Revolutionary New Cloning Process Allows Santa To Deliver A Lingerie Model To Every Teenage Boy This Christmas
by Bargis Tryhol on 14/12/14 at 8:58 am
North Pole – (satireworld.com)
After promising a ‘stocking-stuffer like no other…And actually in a real pair of stockings,’ Santa Claus announced today the new cloning process will allow him to fulfill every male teenagers sexual dream for next Christmas too.
The fabled North Pole Christmas factory had been working overtime to complete the world’s first cloned and mass produced Santa’s Secret Angels – a complete line of live, sexy lingerie model girls.
Where once the desires of a hormone imbalanced teenaged male could only be titthered about with friends, it has now become a reality as hundreds of thousands of ‘Dear Santa’ letters poured in from around the world in care of the North Pole soon after the announcement from Santa was broadcast.
‘Dear Santa, Even though I’m not a teen could you please send me a buxom blonde!
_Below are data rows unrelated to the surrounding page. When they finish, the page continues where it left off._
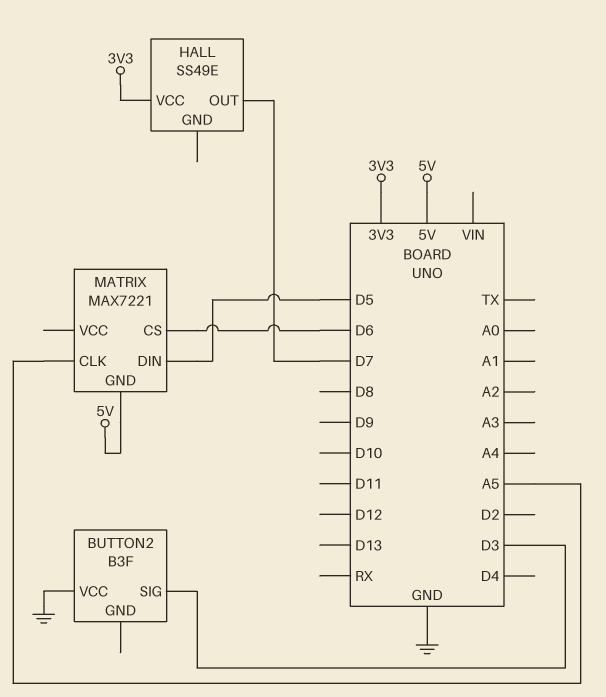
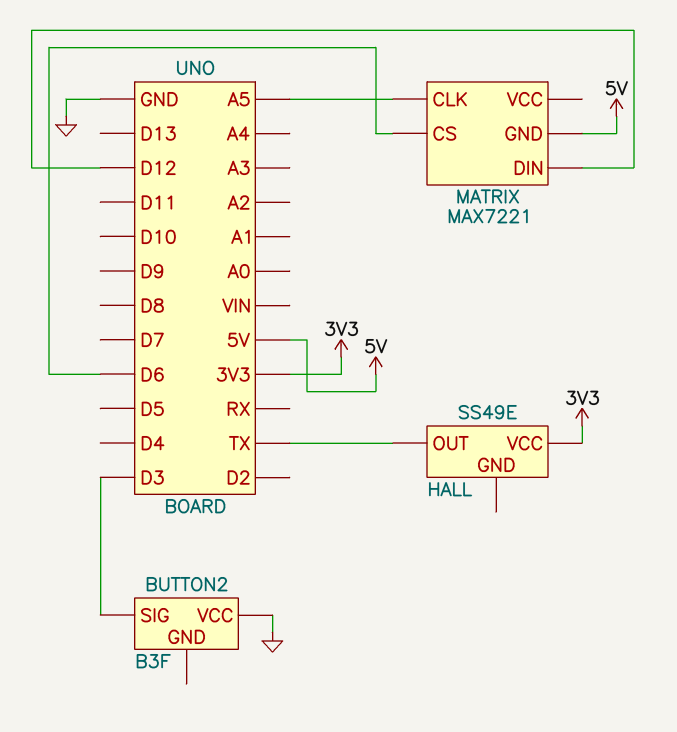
HALL pin OUT: D7 -> TX
MATRIX pin DIN: D5 -> D12

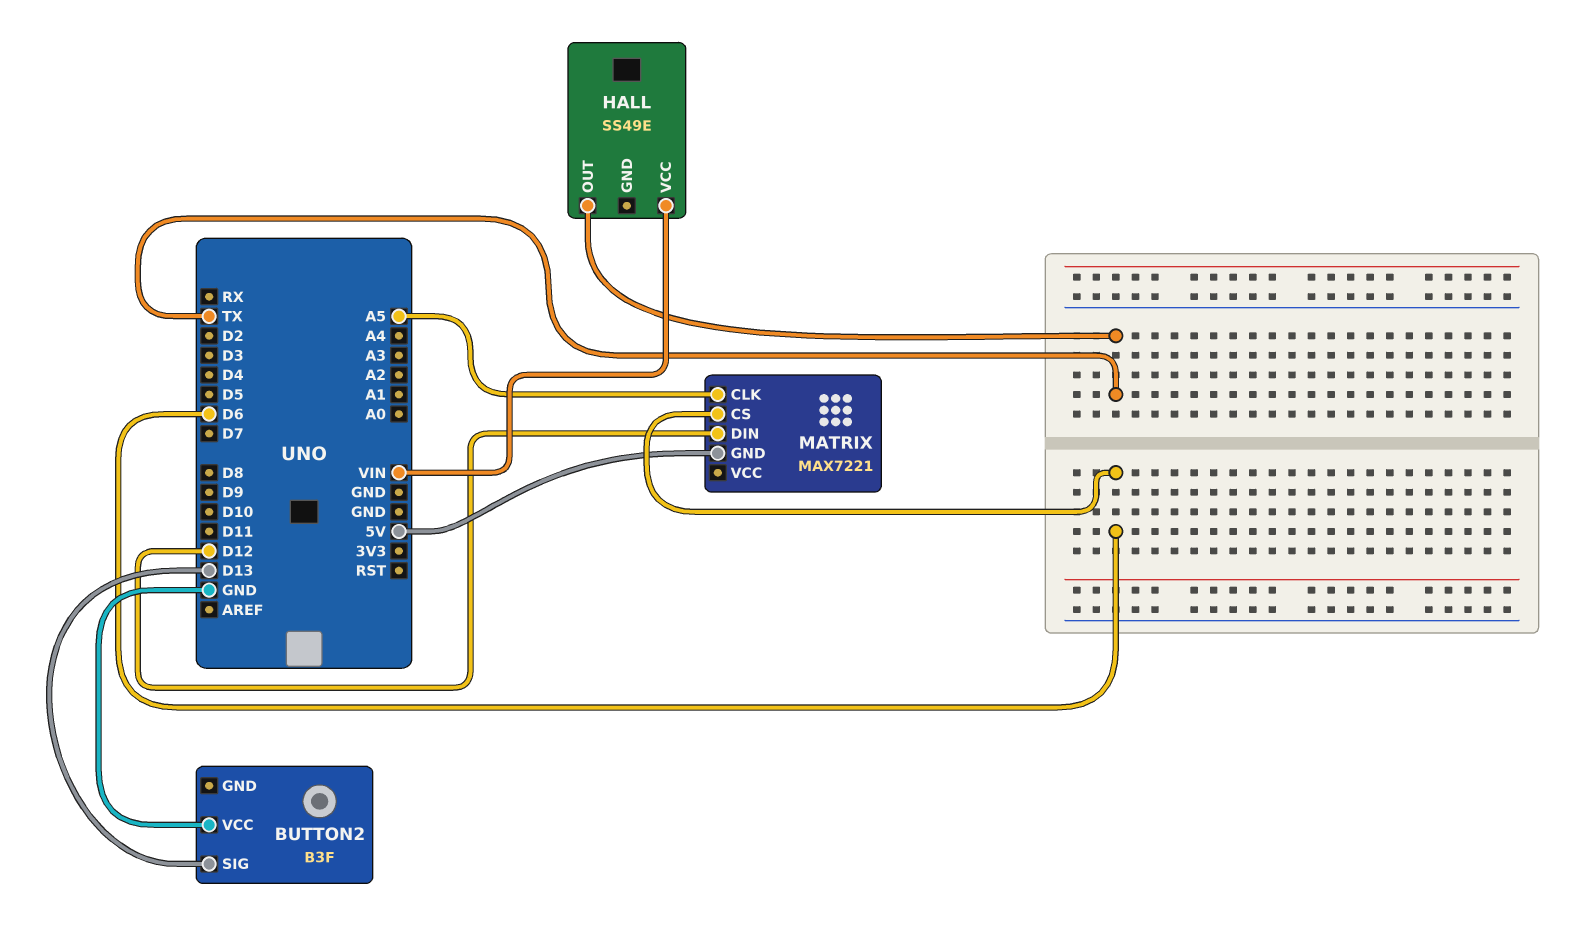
BUTTON2 pin SIG: D3 -> D13
HALL pin VCC: 3V3 -> VIN

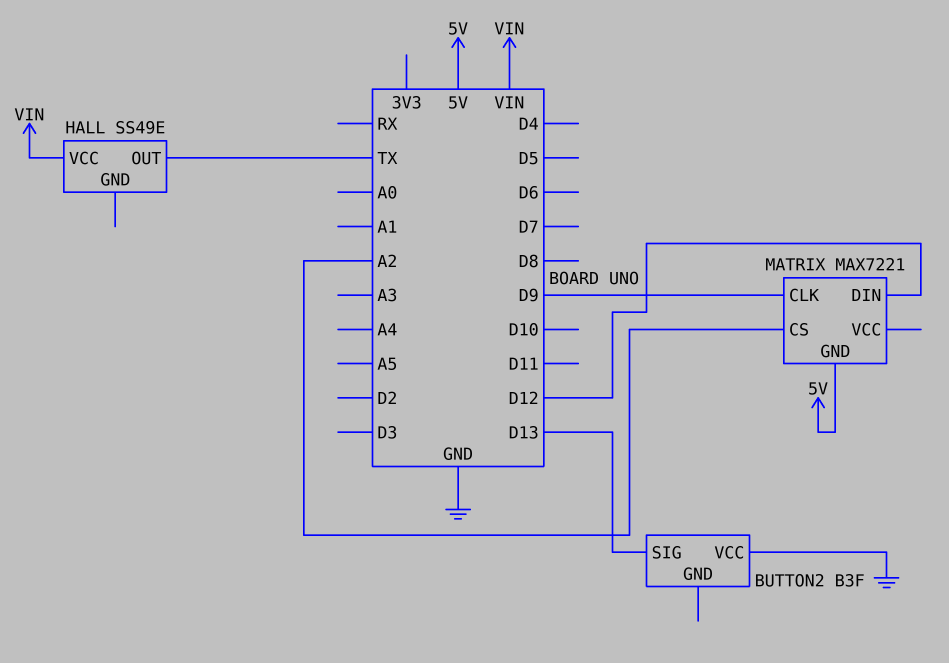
MATRIX pin CLK: A5 -> D9
MATRIX pin CS: D6 -> A2

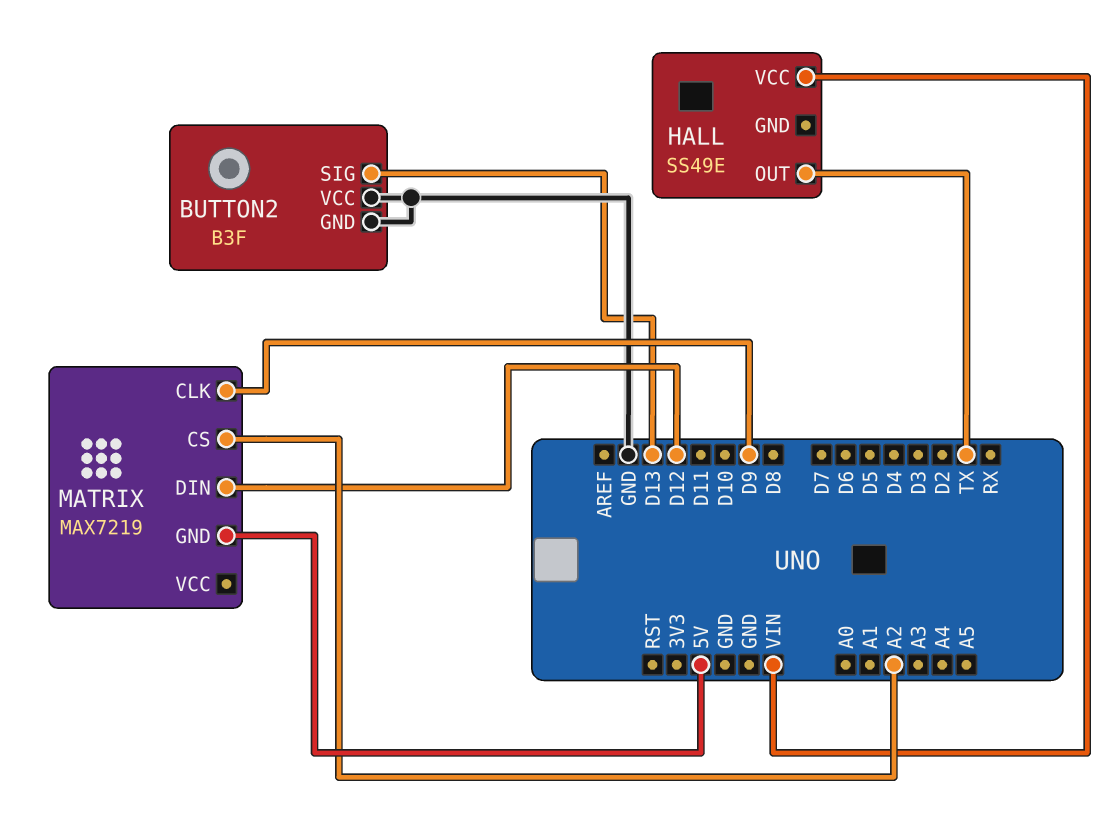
BUTTON2 pin GND: none -> GND
MATRIX: MAX7221 -> MAX7219

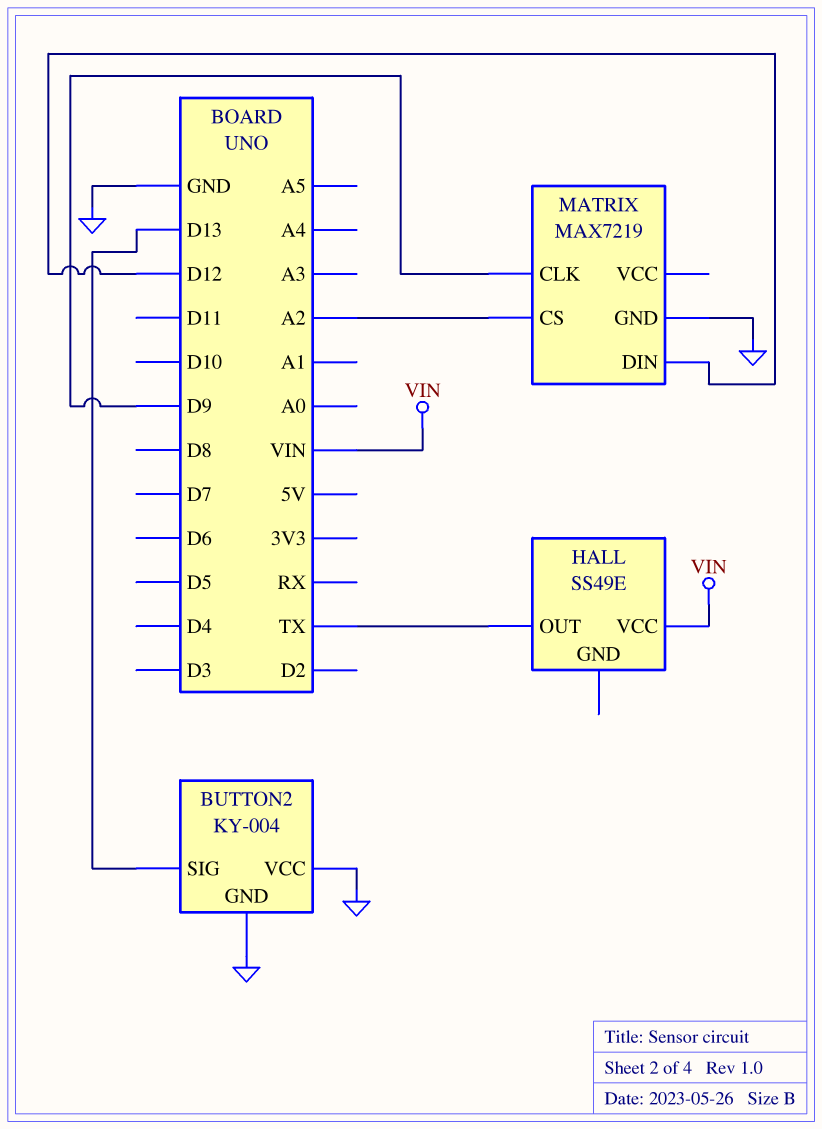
BUTTON2: B3F -> KY-004
MATRIX pin GND: 5V -> GND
P/S Please wrap it like a bike so my wife doesn’t open it!’ Thanks, Captain America – SC
‘Dear Santa, Please send me my very own Santa’s Secret Angel. Ever since Mum caught me wanking and glued my hands together I need some help!’ Evil Williams – Texas
‘Dear Santa, Please send one that has a red beanie with a propeller on top and takes D size batteries. Thanks. MikeyMike – Chicago, ILL P/S Please remove the auto-PMS option.
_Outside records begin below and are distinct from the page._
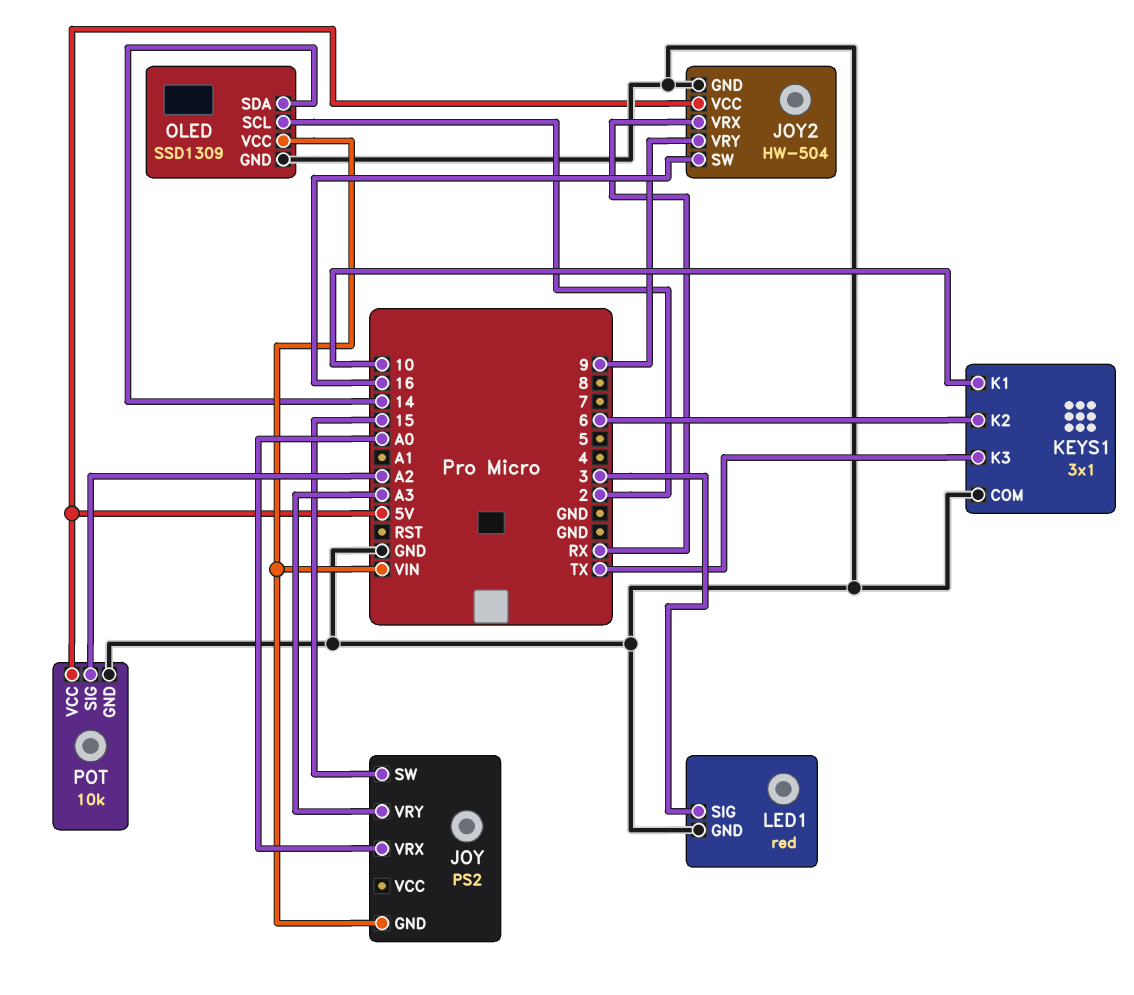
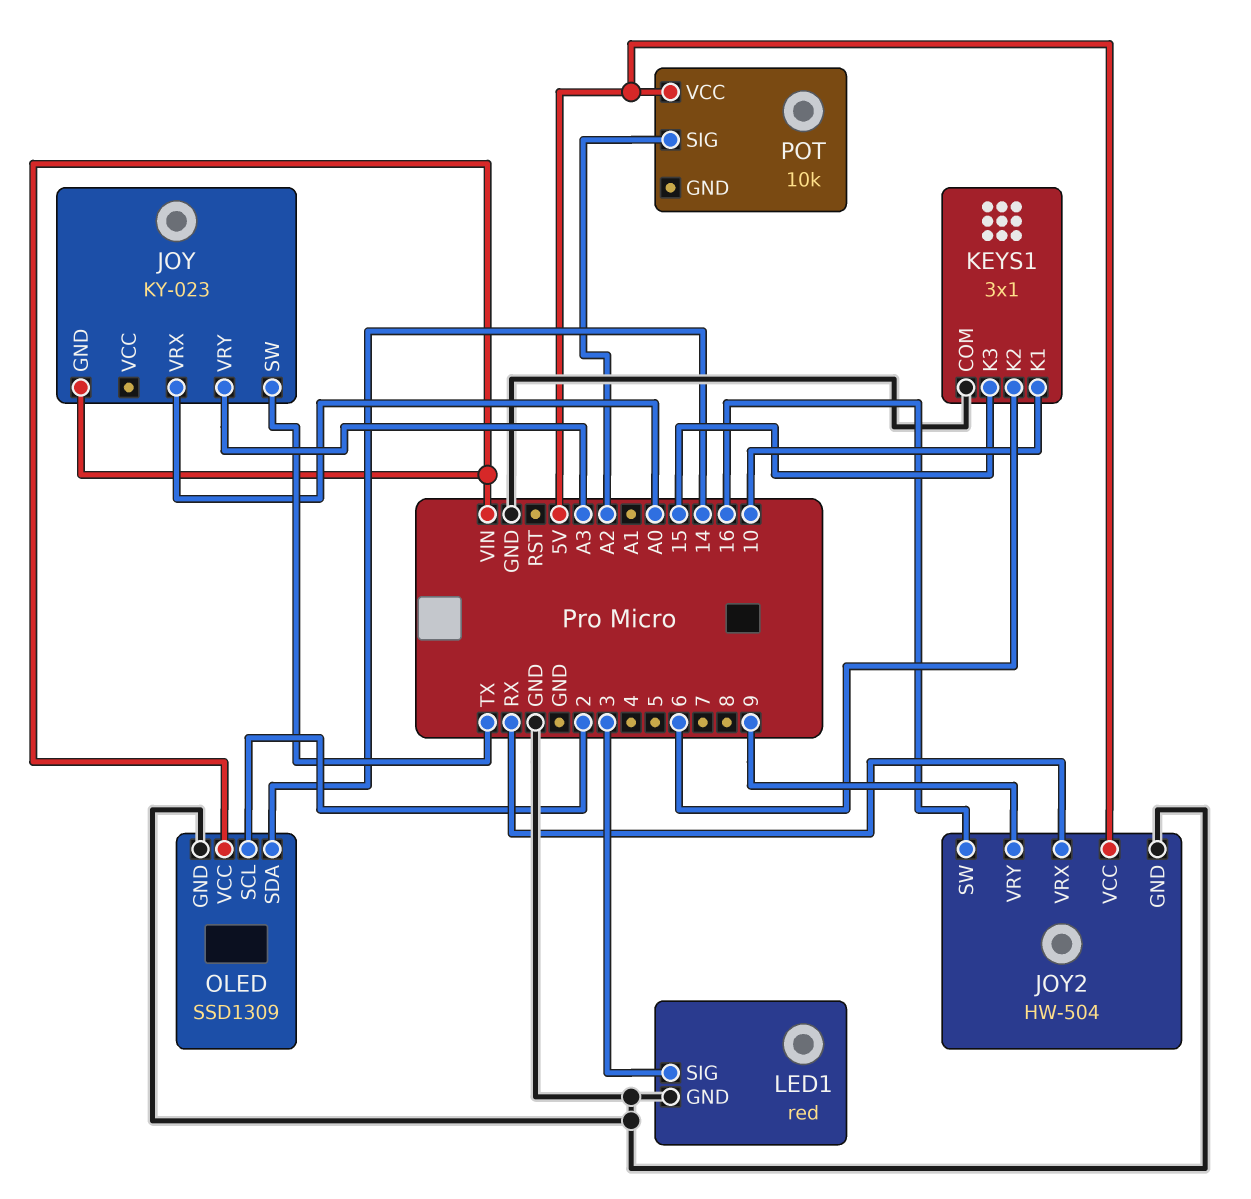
JOY: PS2 -> KY-023
JOY pin SW: 15 -> TX
KEYS1 pin K3: TX -> 15
POT pin GND: GND -> none

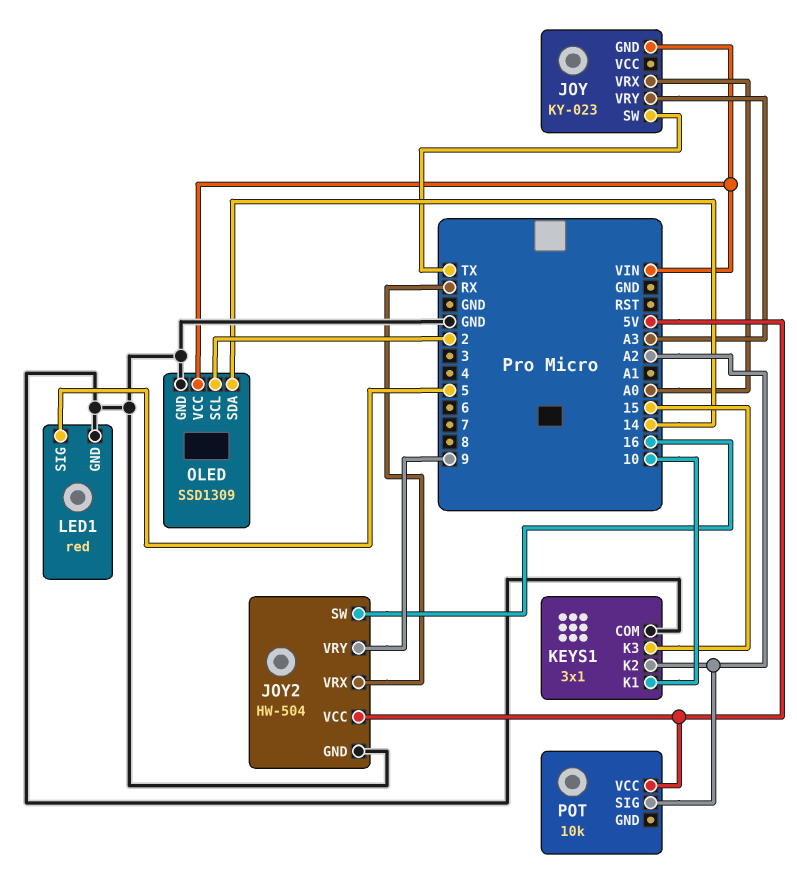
KEYS1 pin K2: 6 -> A2
LED1 pin SIG: 3 -> 5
‘Dear Santa, Do you have guy Angels? If so, please send a real hairy one on Christmas.’ Richard Simmons, LA
‘Dear Santa, Do you have one with a bottle opener atached?’ Harold Worth- Portsmouth, UK
‘Dear Santa, Would you please send me a Santa’s Secret Angel that has big tits and has her own comic books.’ Jalapenoman – New Mexico
‘Dear Santa, please send me a real padded Secret Angel I can punch every once in awhile just for fun.’ Anonymous, Springfield, IL
‘Dear Santa, please include a real nice Ed Brown .45 pistol along with my model. You know how much I like shooting with a buddy.’ B.Tryhol, Orlando, FL
‘Dear Santa, make sure mine isn’t some libtard model you had left over from the Debbie Wasserman-Schultz Look-a-like contest I attended last fall or I just might take that fillie hog hunting if you get my drift.’ Walter Bucket – Dumpster, KY
‘Dear Santa, If’n youse can, I reckon I’d just love having one with crotchless britches.’ Throckmorton. B. Turdblossom-CSA
‘Dear Santa, please send on that can cook, loves Lawrence Welk reruns, and pull weeds. Yours truly Philbert – Maryland
Parents around the globe are in a quandry about another mouth to feed after the special Christmas day gift arrived. The reality of hungry teens ravishingly attacking the pantry after a romp fest of sexual desires that are finally unleashed in the wee morning hours, caused concerns for many cash-strapped Moms and Dads.
“Not to worry,” says Santa in a pre-Christmas interview. “The unigue part of this break-through cloning process is that Angels survive on nothing but peppermint candy and water.”
In anticipation, the Acme Peppermint factory has added a third shift and is expected to be busy for the next 35 years.